I get what you’re saying though, no one expects Google’s password management
to be so riddled with holes. Encrypting the view or usage of the rest of your
passwords with a master password needs to be mandatory, not optional.

I’ve always used Keepass stored on Dropbox and enter my master password
everyday, multiple times as it logs out after 3 minutes. I do save some
passwords in Firefox but don’t sync those, and 2FA through Microsoft
Authenticator (SMS only when it’s the only option). That’s still not perfect
but your attack surface doesn’t exist.

This is all really complex for the average person and it took me years as a
relatively astute developer to handling properly. A device (something you
have) biometric (something you are) authentication should resolve all of these
issues in an easy way that you don’t have to think about, and I’m looking
forward to ‘sign in with Apple’ to become a universal login for this reason.
+--
Transcribe the password-management comment between "I get what you’re" and "mandatory, not optional.", inclusive.
+--
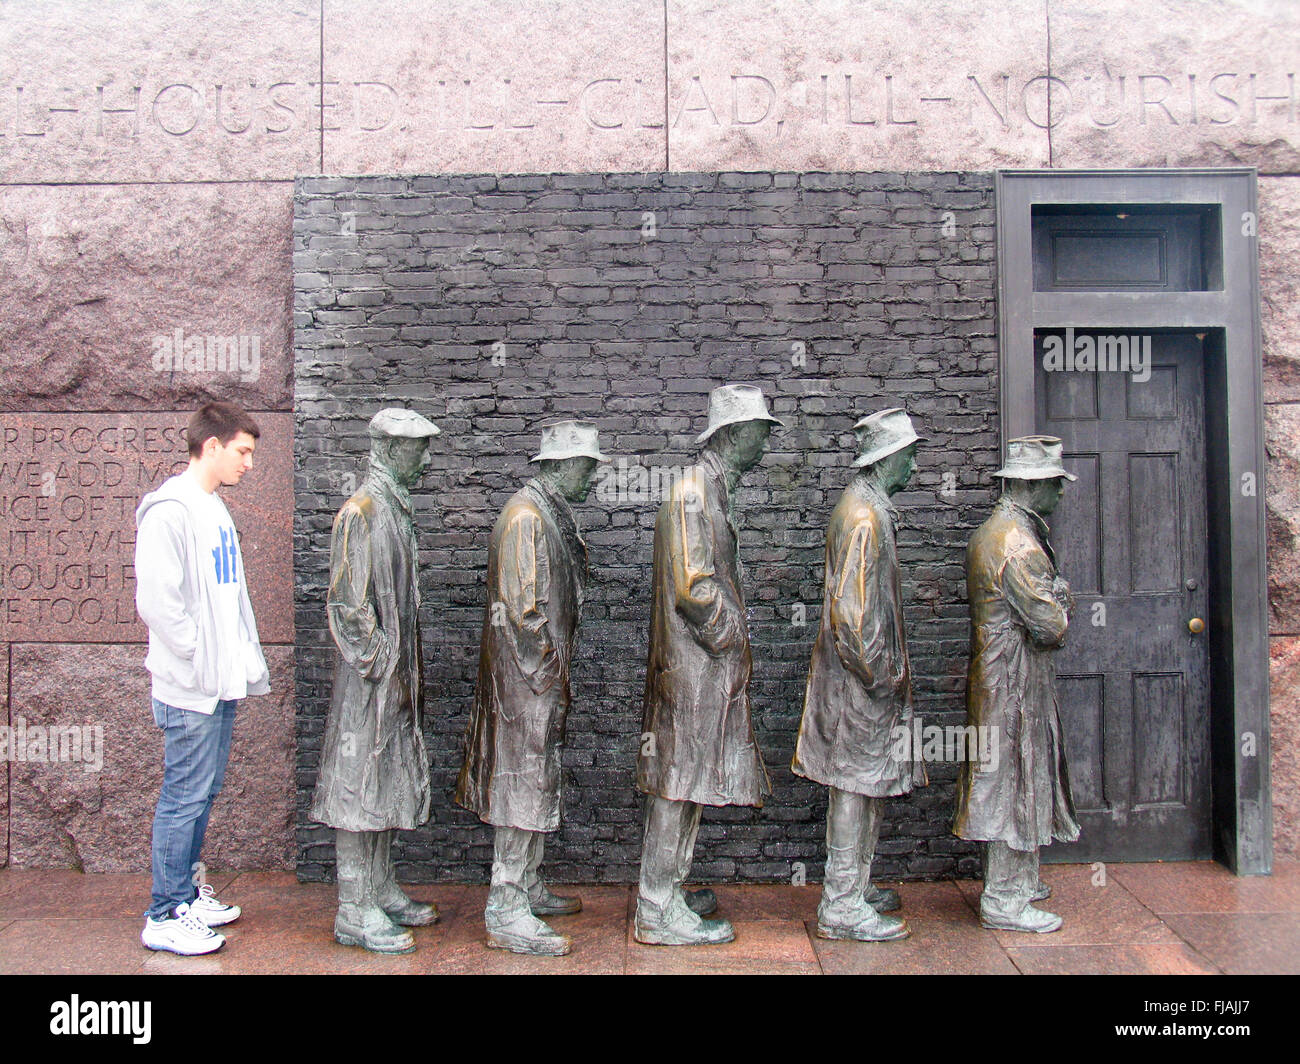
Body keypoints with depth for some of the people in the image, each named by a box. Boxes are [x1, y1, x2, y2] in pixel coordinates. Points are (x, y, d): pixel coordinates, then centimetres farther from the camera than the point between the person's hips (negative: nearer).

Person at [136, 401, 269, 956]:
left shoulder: (216, 510, 15)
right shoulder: (169, 510, -14)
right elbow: (156, 600, -21)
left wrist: (244, 659, 14)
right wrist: (198, 657, -16)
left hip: (222, 682, 9)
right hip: (190, 687, -9)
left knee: (203, 793, 17)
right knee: (185, 797, -1)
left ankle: (188, 892, 30)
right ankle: (165, 916, 11)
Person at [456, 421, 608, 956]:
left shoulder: (551, 512, 14)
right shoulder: (526, 516, -18)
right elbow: (521, 606, -22)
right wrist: (548, 674, -17)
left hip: (543, 677, 10)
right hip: (526, 677, -10)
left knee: (536, 785, 18)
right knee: (523, 787, -4)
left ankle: (528, 888, 31)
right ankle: (506, 914, 4)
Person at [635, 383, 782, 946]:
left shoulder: (712, 488, 16)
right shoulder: (694, 489, -16)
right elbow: (692, 586, -22)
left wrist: (733, 635, 14)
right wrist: (730, 637, -11)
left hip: (706, 666, 10)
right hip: (694, 665, -10)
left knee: (684, 781, 16)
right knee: (679, 781, -3)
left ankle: (666, 892, 27)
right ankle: (658, 913, 7)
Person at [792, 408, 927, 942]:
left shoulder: (867, 507, 14)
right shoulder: (864, 517, -19)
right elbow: (849, 611, -24)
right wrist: (878, 676, -17)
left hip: (867, 675, 10)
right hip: (859, 678, -10)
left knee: (867, 786, 17)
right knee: (855, 786, -2)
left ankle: (853, 888, 29)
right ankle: (841, 907, 8)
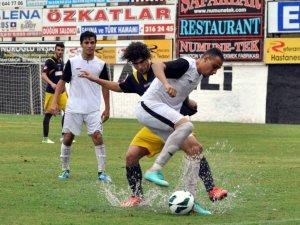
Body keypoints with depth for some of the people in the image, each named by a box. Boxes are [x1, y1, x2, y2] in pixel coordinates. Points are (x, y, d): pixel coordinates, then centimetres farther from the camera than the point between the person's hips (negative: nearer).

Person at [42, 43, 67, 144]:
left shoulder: (61, 62, 12)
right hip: (51, 92, -7)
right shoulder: (49, 61, -10)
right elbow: (43, 75, -21)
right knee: (48, 113, -3)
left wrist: (65, 90, 22)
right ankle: (45, 138, 4)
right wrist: (51, 83, -37)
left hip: (61, 92, 7)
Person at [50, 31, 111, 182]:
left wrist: (107, 108, 7)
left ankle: (101, 172, -7)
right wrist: (54, 102, -7)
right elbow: (62, 81, 2)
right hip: (73, 108, 0)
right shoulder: (72, 62, -2)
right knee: (67, 138, 2)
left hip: (93, 109, 0)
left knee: (98, 137, -12)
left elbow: (105, 86, 9)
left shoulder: (101, 64, 1)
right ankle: (65, 170, 19)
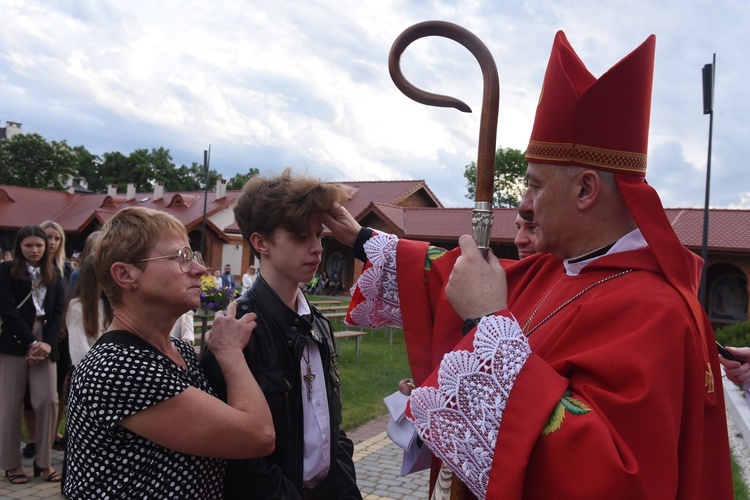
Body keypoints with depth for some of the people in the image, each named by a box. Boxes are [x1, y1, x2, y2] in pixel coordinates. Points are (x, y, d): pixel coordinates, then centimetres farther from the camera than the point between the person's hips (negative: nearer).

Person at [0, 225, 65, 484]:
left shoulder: (53, 276, 14)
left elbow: (58, 311, 6)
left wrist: (48, 342, -9)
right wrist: (30, 342, -14)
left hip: (45, 343, 3)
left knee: (49, 400, -3)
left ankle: (43, 461, 8)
+--
_Solution to the exercise_:
I get what you’re saying though, no one expects Google’s password management
to be so riddled with holes. Encrypting the view or usage of the rest of your
passwords with a master password needs to be mandatory, not optional.